PROBLEM ▸
Convert the records, starting with the first line and going on through the line with "cookies na funkčnosť, bezpečnosť, analýzu", into a JSON list of strings with one string per line, skipping blank lines.

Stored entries
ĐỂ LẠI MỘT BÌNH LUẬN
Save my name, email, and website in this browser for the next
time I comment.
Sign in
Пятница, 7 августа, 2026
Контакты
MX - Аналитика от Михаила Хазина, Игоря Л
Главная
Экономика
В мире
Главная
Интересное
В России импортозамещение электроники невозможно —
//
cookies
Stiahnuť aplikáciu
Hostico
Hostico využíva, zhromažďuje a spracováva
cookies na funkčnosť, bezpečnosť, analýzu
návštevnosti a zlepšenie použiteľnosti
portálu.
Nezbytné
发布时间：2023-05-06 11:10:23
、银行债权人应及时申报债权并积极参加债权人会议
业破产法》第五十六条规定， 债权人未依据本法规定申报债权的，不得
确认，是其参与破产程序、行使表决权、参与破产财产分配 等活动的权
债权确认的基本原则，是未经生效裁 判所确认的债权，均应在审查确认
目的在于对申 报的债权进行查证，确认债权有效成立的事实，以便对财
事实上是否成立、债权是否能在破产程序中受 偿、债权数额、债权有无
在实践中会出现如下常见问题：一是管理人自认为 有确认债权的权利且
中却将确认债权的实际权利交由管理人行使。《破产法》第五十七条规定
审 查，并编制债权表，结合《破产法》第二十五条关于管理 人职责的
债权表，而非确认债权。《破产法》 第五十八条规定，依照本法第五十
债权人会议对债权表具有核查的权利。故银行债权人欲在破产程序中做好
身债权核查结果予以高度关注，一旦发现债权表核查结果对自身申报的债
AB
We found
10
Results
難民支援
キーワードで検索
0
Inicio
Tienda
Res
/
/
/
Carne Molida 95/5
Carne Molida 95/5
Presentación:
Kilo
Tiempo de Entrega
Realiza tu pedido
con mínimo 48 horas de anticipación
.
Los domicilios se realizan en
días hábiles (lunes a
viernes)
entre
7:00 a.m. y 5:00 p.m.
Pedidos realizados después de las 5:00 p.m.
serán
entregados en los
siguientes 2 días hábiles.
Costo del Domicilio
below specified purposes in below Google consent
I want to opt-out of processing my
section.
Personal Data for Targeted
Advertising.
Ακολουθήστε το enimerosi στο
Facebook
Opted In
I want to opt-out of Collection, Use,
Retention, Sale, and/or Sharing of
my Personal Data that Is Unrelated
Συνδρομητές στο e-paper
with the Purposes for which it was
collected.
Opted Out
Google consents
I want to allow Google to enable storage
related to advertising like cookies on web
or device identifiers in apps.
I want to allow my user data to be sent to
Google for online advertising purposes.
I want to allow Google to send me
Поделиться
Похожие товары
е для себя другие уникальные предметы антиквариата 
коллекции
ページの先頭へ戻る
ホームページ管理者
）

EXERCISE ANSWER ▸
[
  "ĐỂ LẠI MỘT BÌNH LUẬN",
  "Save my name, email, and website in this browser for the next",
  "time I comment.",
  "Sign in",
  "Пятница, 7 августа, 2026",
  "Контакты",
  "MX - Аналитика от Михаила Хазина, Игоря Л",
  "Главная",
  "Экономика",
  "В мире",
  "Главная",
  "Интересное",
  "В России импортозамещение электроники невозможно —",
  "//",
  "cookies",
  "Stiahnuť aplikáciu",
  "Hostico",
  "Hostico využíva, zhromažďuje a spracováva",
  "cookies na funkčnosť, bezpečnosť, analýzu"
]